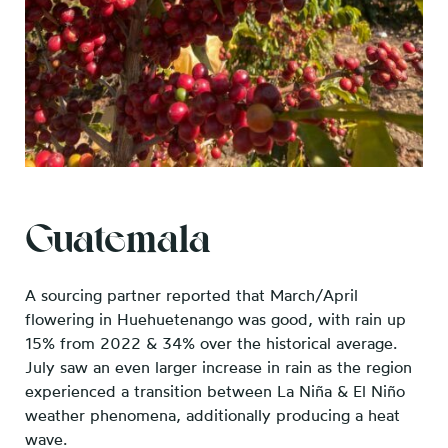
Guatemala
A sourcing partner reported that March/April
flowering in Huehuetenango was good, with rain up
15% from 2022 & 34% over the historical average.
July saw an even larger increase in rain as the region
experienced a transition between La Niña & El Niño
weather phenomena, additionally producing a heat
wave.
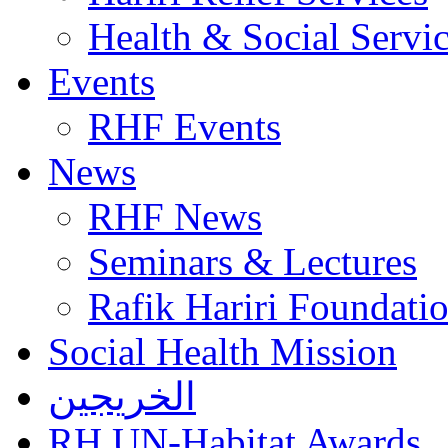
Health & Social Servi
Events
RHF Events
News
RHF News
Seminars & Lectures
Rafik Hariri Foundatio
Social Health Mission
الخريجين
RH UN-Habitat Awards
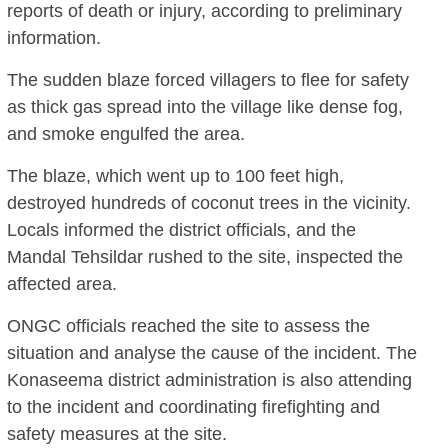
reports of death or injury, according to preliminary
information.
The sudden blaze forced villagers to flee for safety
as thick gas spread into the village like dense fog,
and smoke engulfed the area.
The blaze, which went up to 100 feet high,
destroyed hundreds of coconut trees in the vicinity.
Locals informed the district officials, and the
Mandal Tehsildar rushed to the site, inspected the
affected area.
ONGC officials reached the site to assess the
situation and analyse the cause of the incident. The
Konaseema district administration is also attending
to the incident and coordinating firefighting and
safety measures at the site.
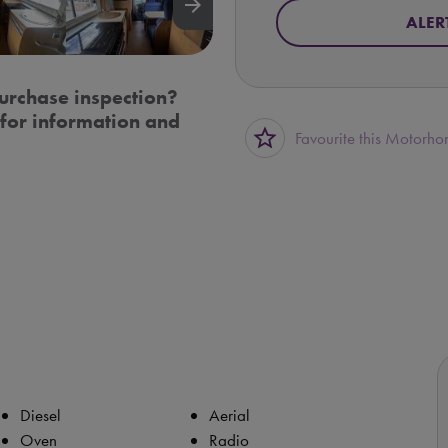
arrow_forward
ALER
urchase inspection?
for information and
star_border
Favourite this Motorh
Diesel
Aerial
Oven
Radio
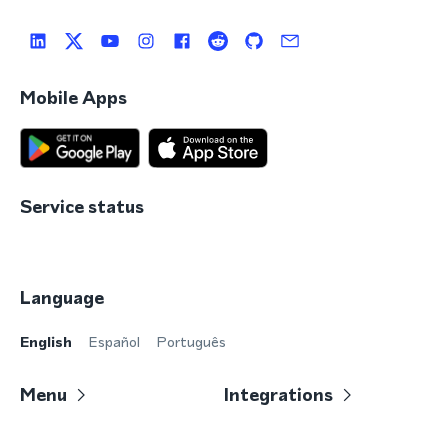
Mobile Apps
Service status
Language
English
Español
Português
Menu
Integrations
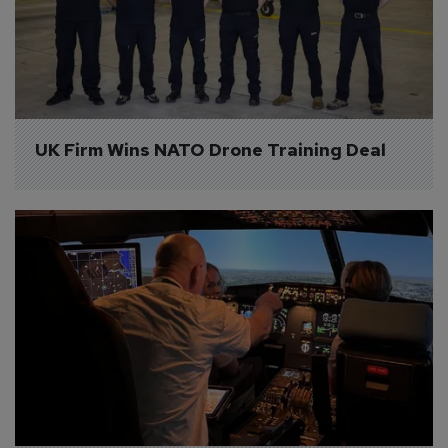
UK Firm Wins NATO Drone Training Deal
...
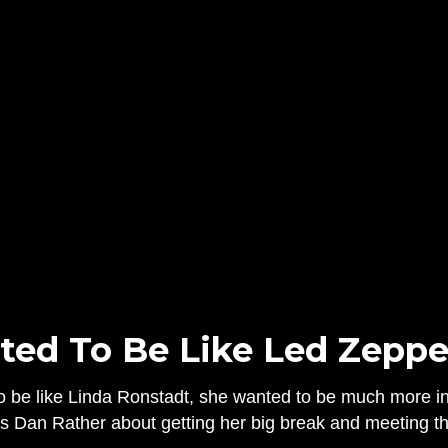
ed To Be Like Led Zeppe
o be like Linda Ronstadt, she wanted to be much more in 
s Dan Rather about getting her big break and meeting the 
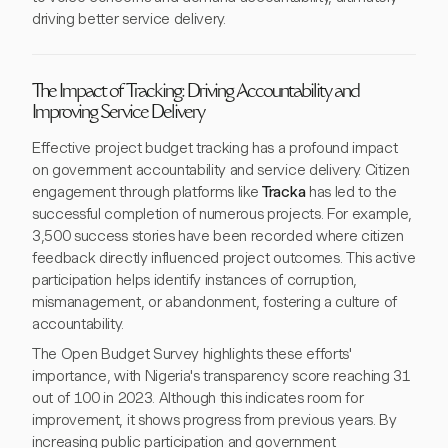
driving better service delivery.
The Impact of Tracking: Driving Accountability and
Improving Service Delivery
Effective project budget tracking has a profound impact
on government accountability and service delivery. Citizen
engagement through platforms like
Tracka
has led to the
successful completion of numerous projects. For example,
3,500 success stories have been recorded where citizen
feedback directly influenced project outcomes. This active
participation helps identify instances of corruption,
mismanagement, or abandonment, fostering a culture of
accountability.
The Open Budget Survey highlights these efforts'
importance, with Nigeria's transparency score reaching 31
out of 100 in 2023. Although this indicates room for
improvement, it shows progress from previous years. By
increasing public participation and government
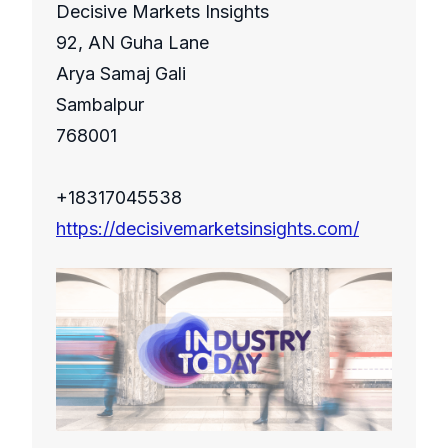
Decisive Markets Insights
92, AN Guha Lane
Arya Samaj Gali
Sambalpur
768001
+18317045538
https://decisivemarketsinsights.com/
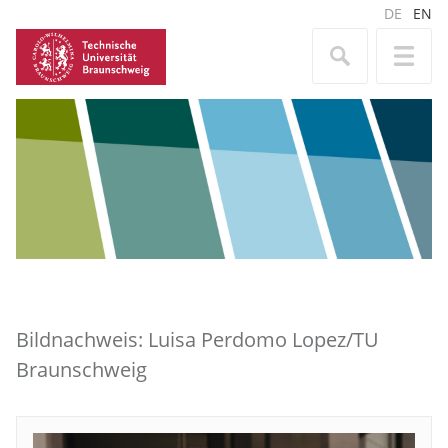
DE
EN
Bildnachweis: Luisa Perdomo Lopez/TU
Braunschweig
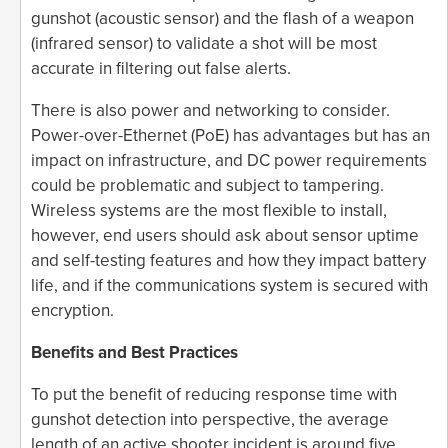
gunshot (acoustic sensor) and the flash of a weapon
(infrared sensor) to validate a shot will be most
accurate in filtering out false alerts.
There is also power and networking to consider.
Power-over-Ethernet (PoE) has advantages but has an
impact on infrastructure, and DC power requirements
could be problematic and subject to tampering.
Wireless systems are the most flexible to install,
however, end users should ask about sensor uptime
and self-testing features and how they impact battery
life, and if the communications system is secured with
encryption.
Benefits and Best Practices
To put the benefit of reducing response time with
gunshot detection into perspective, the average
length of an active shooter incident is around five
* * *
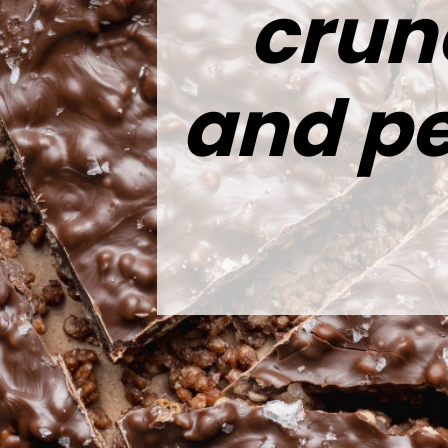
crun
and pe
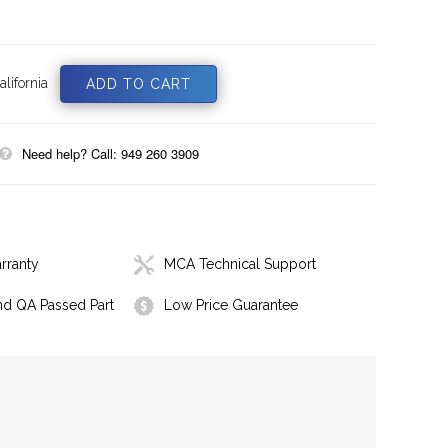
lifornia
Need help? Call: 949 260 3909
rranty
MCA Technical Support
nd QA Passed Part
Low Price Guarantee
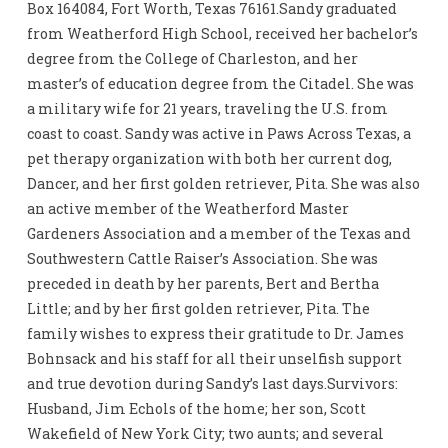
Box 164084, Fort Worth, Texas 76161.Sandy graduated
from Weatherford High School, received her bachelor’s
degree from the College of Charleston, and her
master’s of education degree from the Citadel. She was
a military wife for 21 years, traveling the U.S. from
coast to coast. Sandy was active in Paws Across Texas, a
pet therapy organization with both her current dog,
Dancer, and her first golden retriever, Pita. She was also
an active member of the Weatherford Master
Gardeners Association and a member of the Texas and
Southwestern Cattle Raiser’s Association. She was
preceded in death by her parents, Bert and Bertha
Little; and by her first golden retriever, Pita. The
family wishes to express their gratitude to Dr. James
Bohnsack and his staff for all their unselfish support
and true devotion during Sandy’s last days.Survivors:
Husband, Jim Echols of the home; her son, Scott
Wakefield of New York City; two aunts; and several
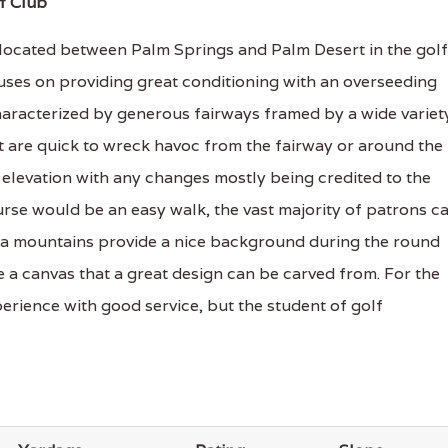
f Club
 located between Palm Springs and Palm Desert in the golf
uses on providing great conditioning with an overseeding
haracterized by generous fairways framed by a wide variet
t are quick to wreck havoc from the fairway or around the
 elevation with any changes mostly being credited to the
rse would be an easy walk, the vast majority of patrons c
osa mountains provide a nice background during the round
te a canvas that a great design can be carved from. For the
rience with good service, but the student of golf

Task description: Only the lines above from the line containing "could be problematic" through the line containing "encryption." should be retyped, exactly and with both ends included.

Reply to the exercise:
could be problematic and subject to tampering.
Wireless systems are the most flexible to install,
however, end users should ask about sensor uptime
and self-testing features and how they impact battery
life, and if the communications system is secured with
encryption.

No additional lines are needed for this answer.